In a less sanguine example, think about this in politics. The folks who stand up and say the most grievous things about us, whispers, half-truths and lies, they legislate against us, and they stand up in their own bully pulpit and shout to the world how bad we are. How do we come to forgive that?

How, Lord? Teach us forgiveness!

Of course Jesus taught this very plainly in the Lord’s Prayer in a sentence that we recite many many times and probably never stop to hear both sides of what we are saying:

  1. Forgive us our trespasses
  2. as we forgive those who trespass against us.

Before we can be truly loving and forgiving people it is necessary to remember that we, too, are forgiven for every fault and foible we have. Our act of forgiveness – besides being an emotional soul cleanser – is a living example of the circle of love between the Maker and us.
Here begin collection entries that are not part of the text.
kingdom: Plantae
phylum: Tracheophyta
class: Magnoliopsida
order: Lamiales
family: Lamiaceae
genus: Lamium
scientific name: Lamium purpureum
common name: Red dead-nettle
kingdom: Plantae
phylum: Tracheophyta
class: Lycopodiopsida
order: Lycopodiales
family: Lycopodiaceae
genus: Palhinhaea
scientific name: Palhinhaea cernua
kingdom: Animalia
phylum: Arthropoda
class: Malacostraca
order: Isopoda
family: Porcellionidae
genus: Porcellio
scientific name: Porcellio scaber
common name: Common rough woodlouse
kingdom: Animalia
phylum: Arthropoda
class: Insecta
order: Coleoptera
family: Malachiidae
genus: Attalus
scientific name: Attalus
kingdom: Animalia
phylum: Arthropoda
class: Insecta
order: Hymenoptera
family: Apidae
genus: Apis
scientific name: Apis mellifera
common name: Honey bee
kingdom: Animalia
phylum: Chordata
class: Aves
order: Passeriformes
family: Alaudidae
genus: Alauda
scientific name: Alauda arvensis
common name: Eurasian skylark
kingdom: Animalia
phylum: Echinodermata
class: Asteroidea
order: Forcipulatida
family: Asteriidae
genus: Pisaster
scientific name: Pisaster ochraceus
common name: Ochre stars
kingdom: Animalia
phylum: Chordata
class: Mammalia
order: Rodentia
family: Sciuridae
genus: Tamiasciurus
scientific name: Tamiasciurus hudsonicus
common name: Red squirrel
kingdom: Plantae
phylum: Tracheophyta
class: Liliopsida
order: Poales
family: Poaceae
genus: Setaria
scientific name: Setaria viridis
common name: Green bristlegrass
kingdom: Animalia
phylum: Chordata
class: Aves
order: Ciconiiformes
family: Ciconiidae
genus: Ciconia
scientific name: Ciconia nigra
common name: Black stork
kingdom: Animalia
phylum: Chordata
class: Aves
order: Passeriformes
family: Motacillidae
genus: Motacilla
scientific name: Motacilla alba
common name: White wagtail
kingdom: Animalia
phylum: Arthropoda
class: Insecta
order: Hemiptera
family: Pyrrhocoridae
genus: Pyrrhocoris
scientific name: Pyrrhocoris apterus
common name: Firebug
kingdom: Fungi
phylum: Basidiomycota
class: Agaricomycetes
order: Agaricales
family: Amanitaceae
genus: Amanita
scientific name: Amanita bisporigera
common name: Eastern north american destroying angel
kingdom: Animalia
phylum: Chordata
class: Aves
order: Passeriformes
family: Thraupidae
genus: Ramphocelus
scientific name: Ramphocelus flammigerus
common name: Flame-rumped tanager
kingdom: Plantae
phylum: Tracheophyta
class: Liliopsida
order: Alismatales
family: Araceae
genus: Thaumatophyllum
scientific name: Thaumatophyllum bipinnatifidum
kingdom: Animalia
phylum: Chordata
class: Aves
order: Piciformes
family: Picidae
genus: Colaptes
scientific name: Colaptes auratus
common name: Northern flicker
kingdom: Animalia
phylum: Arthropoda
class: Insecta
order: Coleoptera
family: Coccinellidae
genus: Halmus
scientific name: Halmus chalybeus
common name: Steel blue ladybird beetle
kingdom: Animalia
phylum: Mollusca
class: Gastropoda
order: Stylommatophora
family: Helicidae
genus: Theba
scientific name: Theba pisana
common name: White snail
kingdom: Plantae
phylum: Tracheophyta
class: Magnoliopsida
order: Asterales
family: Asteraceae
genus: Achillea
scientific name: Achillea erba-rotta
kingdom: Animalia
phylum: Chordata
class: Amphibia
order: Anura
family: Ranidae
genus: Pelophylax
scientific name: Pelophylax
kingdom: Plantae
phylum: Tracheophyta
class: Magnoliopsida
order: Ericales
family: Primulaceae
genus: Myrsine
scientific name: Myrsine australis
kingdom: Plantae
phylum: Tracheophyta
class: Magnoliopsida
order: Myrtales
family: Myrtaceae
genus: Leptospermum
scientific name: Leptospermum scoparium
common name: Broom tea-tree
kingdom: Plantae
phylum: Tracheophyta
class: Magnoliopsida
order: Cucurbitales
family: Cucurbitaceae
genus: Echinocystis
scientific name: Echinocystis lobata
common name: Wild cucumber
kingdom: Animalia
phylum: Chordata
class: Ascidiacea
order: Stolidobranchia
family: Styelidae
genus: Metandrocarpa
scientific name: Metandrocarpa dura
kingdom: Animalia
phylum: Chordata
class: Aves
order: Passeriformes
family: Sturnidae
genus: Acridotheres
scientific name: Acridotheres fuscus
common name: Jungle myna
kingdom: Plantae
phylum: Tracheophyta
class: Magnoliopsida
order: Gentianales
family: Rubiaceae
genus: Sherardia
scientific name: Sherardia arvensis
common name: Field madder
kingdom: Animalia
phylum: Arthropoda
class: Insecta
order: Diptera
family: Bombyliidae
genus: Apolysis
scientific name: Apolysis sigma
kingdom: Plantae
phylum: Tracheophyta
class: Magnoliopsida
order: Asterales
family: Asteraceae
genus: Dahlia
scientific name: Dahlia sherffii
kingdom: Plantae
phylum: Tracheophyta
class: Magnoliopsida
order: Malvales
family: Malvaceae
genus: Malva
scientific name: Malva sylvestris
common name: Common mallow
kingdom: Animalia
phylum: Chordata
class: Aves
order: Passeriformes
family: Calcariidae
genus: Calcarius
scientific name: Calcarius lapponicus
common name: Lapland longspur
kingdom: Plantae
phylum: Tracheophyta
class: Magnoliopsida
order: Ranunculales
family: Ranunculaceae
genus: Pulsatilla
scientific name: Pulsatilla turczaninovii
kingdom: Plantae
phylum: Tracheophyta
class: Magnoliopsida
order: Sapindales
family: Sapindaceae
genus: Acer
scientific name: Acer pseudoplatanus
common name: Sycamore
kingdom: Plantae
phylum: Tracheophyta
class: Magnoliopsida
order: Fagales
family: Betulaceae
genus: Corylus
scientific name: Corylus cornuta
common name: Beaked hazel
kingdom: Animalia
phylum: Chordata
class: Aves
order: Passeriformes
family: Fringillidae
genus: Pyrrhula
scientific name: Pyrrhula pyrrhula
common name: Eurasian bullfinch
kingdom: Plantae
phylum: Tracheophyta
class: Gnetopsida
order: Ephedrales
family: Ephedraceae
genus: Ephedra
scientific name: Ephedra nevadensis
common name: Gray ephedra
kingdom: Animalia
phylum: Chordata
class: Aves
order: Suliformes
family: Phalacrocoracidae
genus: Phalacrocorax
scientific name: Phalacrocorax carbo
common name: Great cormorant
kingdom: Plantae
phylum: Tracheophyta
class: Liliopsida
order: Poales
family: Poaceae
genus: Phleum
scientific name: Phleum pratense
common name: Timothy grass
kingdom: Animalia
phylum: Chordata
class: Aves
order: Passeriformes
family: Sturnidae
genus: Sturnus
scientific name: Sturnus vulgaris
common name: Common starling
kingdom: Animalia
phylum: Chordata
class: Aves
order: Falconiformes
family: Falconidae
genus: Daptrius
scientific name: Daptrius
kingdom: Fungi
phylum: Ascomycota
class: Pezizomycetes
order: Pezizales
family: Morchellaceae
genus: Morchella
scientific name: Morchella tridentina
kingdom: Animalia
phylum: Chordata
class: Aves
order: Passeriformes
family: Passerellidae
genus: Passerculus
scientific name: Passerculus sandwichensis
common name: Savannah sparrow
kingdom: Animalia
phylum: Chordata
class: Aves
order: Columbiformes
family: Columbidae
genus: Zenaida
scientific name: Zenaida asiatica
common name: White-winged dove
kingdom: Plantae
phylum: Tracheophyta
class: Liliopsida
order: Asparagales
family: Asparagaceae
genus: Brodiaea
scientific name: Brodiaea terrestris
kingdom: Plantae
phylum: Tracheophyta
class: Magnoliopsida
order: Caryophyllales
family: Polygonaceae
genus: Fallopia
The Creator loves and forgives us – we do our best to forgive those around us who have done us wrong – we are “rewarded” with a more clear conscience, more hours of sleep at night, and a happy soul. And by showing God’s love to us by forgiving others, God simply loves us more, forgives us again, and the circle continues.

Forgiveness is difficult. It’s all about growing up, which is why it is more difficult for “hard hearted” adults than it is for children playing together. Follow the children’s example and keep the circle turning.

Keep the faith!



God of Life,

You want us to be free,
and so
you constantly offer your forgiveness to us.

Help us to understand that
we welcome this,
when we – ourselves – forgive those who hurt us.

Then it is that
we recognize we are poor,
and you can fill us with your compassion.